Stuart Pimm, an ecologist at Duke University in North Carolina, who studies present day extinctions, said a single woolly mammoth would struggle to survive — and a sufficient herd would need a huge amount of space.
“If you had a woolly mammoth, the only thing you could do is put it in a cage. That seems to be outrageous, you’ve done all this effort to create something for a peep show,” he said. “So how many woolly mammoths would you need? You’d need 50, maybe 100, and you’d need a thousand square kilometres in which to put them.”
James agreed that the mammoths would be “highly social” and need a “strong herd structure”, so Colossal plans to create genetically diverse herds of mammoths to provide it. He said the company is working on identifying rewilding sites with sufficient space for a herd, including conversations with US state governments.
Colossal said it was also working with governments on ideas for preserving endangered species.
Ben Lamm, the serial entrepreneur who is Colossal’s co-founder and chief executive, said Form Bio was just the first of the company’s spinout opportunities.
Colossal created the software behind Form Bio to run its own labs, then sold it to other labs in biotech and academia. Lamm, who sits on its board, said Form Bio is working with other companies on projects such as using machine learning to design drugs, with the opportunity for it to create joint ventures and share revenues.
Lamm thinks Colossal can partner with pharma and biotech on using new multiplex editing tools it is developing in humans. Treatments using gene editing techniques like Crispr are being developed for diseases such as sickle cell disease that are caused by a single faulty gene. Multiplex editing could allow the treatment of conditions caused by multiple genes.
Eriona Hysolli, head of biological sciences at Colossal, listed some of the possibilities of gene editing: “With multiplex editing, can you actually target the diseased cells or tissue? Can you target multiple genes at the same time, not just monogenic diseases, but multigenic diseases like diabetes or Alzheimer’s?”
Lamm hopes the 17-person team working on artificial wombs will create technology that could be licensed or spun out into another company to help human reproduction. “It is kind of like Mars. Lots of people are working on Mars and think they will eventually get there. I feel very similar on the ex-utero development side.”
In the meantime, Colossal is working on ways to publicise the project further and earn revenue from media partnerships.
Lamm said every large entertainment studio had contacted Colossal to express interest in filming their work.

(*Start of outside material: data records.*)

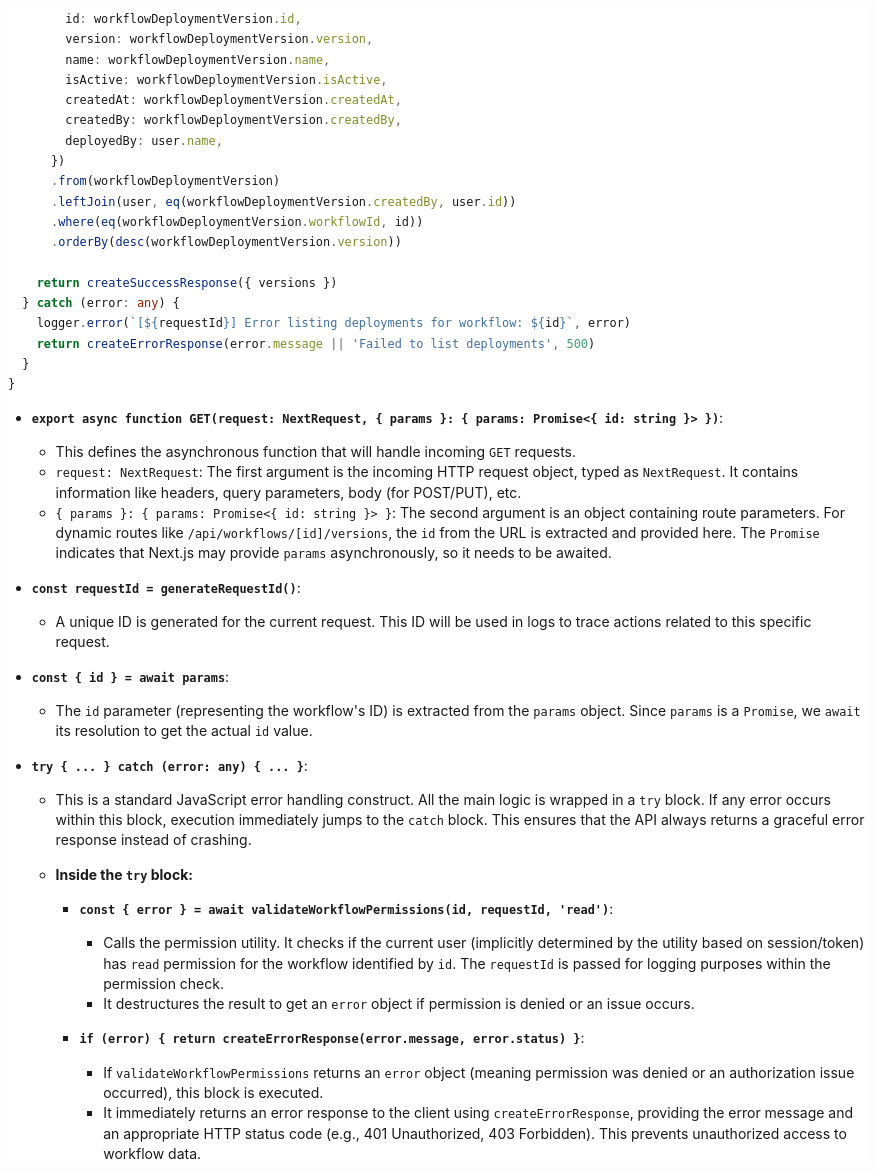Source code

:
 ```typescript
        id: workflowDeploymentVersion.id,
        version: workflowDeploymentVersion.version,
        name: workflowDeploymentVersion.name,
        isActive: workflowDeploymentVersion.isActive,
        createdAt: workflowDeploymentVersion.createdAt,
        createdBy: workflowDeploymentVersion.createdBy,
        deployedBy: user.name,
      })
      .from(workflowDeploymentVersion)
      .leftJoin(user, eq(workflowDeploymentVersion.createdBy, user.id))
      .where(eq(workflowDeploymentVersion.workflowId, id))
      .orderBy(desc(workflowDeploymentVersion.version))

    return createSuccessResponse({ versions })
  } catch (error: any) {
    logger.error(`[${requestId}] Error listing deployments for workflow: ${id}`, error)
    return createErrorResponse(error.message || 'Failed to list deployments', 500)
  }
}
```

*   **`export async function GET(request: NextRequest, { params }: { params: Promise<{ id: string }> })`**:
    *   This defines the asynchronous function that will handle incoming `GET` requests.
    *   `request: NextRequest`: The first argument is the incoming HTTP request object, typed as `NextRequest`. It contains information like headers, query parameters, body (for POST/PUT), etc.
    *   `{ params }: { params: Promise<{ id: string }> }`: The second argument is an object containing route parameters. For dynamic routes like `/api/workflows/[id]/versions`, the `id` from the URL is extracted and provided here. The `Promise` indicates that Next.js may provide `params` asynchronously, so it needs to be awaited.

*   **`const requestId = generateRequestId()`**:
    *   A unique ID is generated for the current request. This ID will be used in logs to trace actions related to this specific request.

*   **`const { id } = await params`**:
    *   The `id` parameter (representing the workflow's ID) is extracted from the `params` object. Since `params` is a `Promise`, we `await` its resolution to get the actual `id` value.

*   **`try { ... } catch (error: any) { ... }`**:
    *   This is a standard JavaScript error handling construct. All the main logic is wrapped in a `try` block. If any error occurs within this block, execution immediately jumps to the `catch` block. This ensures that the API always returns a graceful error response instead of crashing.

    *   **Inside the `try` block:**

        *   **`const { error } = await validateWorkflowPermissions(id, requestId, 'read')`**:
            *   Calls the permission utility. It checks if the current user (implicitly determined by the utility based on session/token) has `read` permission for the workflow identified by `id`. The `requestId` is passed for logging purposes within the permission check.
            *   It destructures the result to get an `error` object if permission is denied or an issue occurs.

        *   **`if (error) { return createErrorResponse(error.message, error.status) }`**:
            *   If `validateWorkflowPermissions` returns an `error` object (meaning permission was denied or an authorization issue occurred), this block is executed.
            *   It immediately returns an error response to the client using `createErrorResponse`, providing the error message and an appropriate HTTP status code (e.g., 401 Unauthorized, 403 Forbidden). This prevents unauthorized access to workflow data.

Several of Colossal’s investors have a background in media, including Tull, who is the former chair and chief executive of Legendary Entertainment.
“We want to educate and inspire by creating mammoths or dodos,” Lamm said.
There may be opportunities to go and look at animals created by Colossal, but James said the company had not decided how much access to give to the public.
He resisted comparisons to Jurassic Park. “That association isn’t my favourite because I think we’re doing this for purposes other than vanity. And also I think we’re probably taking a few more ethical considerations along the way,” he said.
Church, however, thinks the film did scientists a favour by encouraging people to think about what can go wrong. “It vaccinates us against particular scenarios. It is unlikely we’re going to make the exact mistakes they made in Jurassic Park,” he said. “First of all, I’m not in a big rush to do hyper carnivores.”